Written on 12/14/2004 01:52:00 am by sikapitan

It’s weird. At the very moment I thought writing would ease my frustration, I find myself utterly lost in front of the monitor. I’ve been trying to write something, ANYTHING (and regular readers would attest that I’m never short of things to say), I experience what has been called a writer’s block. In my case, it seems more like a 10 storey high titanium clad steel wall. Certain events in the past few weeks have somehow distracted my mind from my own self-identity. I’ve become less insightful in every sense of the word; preferring the simplistic approach to problem-solving rather than looking at it from a sociological standpoint, watching movies without actually dissecting it like I usually do and generally moving backwards when it comes to improving my vocabulary. However, today I aim to start back on a fresh note, and though I do believe that no one’s reading this site anymore, I sincerely hope the outpourings of my radically multidimensional way of thinking would somehow save me from being an emotional wreck.

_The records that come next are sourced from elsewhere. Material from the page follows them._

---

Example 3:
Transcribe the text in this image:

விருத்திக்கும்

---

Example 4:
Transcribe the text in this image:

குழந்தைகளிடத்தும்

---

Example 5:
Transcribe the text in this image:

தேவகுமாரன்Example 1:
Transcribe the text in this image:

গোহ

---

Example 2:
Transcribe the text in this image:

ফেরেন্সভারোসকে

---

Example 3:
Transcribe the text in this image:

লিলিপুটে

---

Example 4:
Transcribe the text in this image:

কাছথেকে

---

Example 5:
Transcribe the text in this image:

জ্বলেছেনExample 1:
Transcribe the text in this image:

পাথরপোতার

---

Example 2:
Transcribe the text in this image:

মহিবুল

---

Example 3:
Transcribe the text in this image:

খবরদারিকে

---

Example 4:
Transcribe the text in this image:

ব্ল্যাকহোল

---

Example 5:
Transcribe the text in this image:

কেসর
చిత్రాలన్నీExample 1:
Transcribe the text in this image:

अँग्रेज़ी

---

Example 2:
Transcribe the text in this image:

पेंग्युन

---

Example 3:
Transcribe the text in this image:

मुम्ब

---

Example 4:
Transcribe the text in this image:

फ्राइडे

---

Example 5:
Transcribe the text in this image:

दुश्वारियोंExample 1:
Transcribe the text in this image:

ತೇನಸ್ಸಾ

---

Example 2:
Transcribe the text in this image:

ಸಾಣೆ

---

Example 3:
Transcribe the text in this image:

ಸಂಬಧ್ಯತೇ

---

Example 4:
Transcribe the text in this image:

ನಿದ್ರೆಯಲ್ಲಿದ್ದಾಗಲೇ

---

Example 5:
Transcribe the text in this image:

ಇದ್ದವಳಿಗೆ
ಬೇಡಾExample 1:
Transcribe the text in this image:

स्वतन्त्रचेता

One of the most endearing features of our merry celebration known to many as Hari Raya and to some as Hari Kaya (to the kids especially, though at 21 I still get my odd money-packets from relatives;) is the phenomena known as ‘Open House’. Now for those unfamiliar with the concept of Open House, it does not entail physically dismantling the house or opening any particular form of clothing, but is a gathering of friends, relatives and even strangers ranging from the mini Open House to the opulently grand ‘Rumah Terbuka Datuk’ kind. Whatever the size, the purpose of Open Houses has always been to treat our friends and relatives to whatever culinary delights we desire, which could sometimes just be ketupat and kuih raya, in the hope that they would walk away remembering us and saying nice things about us. I see it as a sign of insecurity, where the thought of ending up alone without friends is more frightening than death itself. So we conjure up massive feasts in the hope that when we are old and on the death bed, there’ll be someone else other than that pleasant, but in truth very unattractive, nurse by our side. Trust me to equate Open Houses with death. I’m that messed up.

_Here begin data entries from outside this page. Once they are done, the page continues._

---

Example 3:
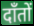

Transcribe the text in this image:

दाँतों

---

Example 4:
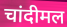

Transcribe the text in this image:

चांदीमल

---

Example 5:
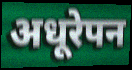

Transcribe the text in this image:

अधूरेपन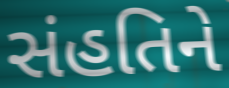
સંહતિનેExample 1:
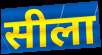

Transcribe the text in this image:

सीला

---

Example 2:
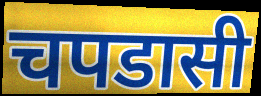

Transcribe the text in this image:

चपडासी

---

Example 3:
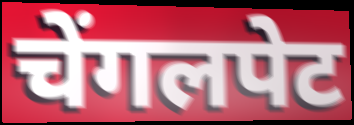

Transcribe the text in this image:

चेंगलपेट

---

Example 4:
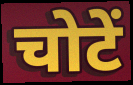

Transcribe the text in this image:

चोटें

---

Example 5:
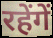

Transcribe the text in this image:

रहेंगेंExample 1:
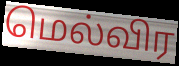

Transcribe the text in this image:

மெல்விர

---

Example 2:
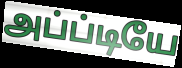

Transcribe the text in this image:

அப்ப்டியே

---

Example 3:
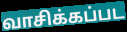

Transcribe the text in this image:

வாசிக்கப்பட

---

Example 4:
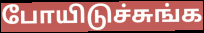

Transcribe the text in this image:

போயிடுச்சுங்க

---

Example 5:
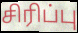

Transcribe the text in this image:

சிரிப்பு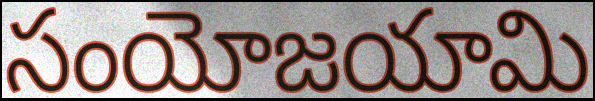
సంయోజయామిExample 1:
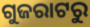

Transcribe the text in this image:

ଗୁଜରାଟରୁ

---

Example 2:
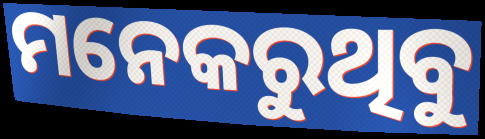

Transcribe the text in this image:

ମନେକରୁଥିବୁ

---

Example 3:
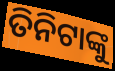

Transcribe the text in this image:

ତିନିଟାଙ୍କୁ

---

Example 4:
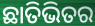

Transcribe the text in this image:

ଛାତିଭିତର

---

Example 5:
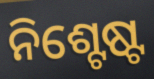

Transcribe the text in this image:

ନିଶ୍ଟେଷ୍ଟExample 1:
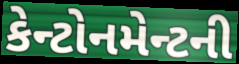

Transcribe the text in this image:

કેન્ટોનમેન્ટની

This year I’ve finally decided to go with the flow, and join in any Open Houses on offer, even if it wasn’t offered to me. You see, one of the best things about being young and carefree is the ability to be as thick-faced as you could be. I and my friends crashed one in PJ, not realizing that anywhere you go in this world there’s bound to be someone who knows you. So my raid of a truly wonderful quaint house (special mention to the sporting hostess who was kind enough to even allow us to catch a football match on her telly) didn’t go unnoticed here in Subang where everyone knows someone that knows everyone. It’s amazing how the world truly is as connected as Friendster. My point is this, unless you’re rude, obnoxious, ugly as an ox with personal hygiene like one to boot, you’re more likely to be welcomed to anyone’s house than to be turned away.

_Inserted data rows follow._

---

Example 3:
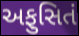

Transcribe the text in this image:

અફુસિતં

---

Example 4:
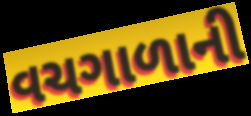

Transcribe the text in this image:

વચગાળાની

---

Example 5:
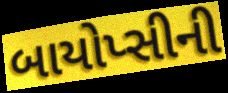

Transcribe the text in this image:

બાયોપ્સીની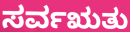
ಸರ್ವಋತು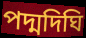
পদ্মদিঘিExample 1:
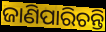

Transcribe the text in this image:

The young male species generally arrive at open houses with a perverted sense of anticipation that they would meet a lovely, stunningly gorgeous girl. At least that’s what I usually hoped for and though I do know of people who go about claiming it’s all about the food, I noticed that none of my friends really get on with the food at open houses, unless the trips to the buffet line coincide with the appearance of some cute girl. Be honest to yourself and you’re more likely to be happy. What’s amazing is that the male truly believe that sitting around talking with their friends would somehow entice any girl to come up and say hello to them. Hello, you’ve got to make the effort. Like the line in The Girl Next Door, “Is the juice worth the squeeze?”. I hate it when they go all bonkers the next day asking me who that girl was and how to meet up and stuffs. Do your own dirty work mates, I’ve got my own to clean up.

Ahh…I believe I’ve hit form again. And though that generally means more awkward sentences and weird logic in the next few weeks, I really hope you guys can dig me again. Or you could just dig a hole for me. Go figure.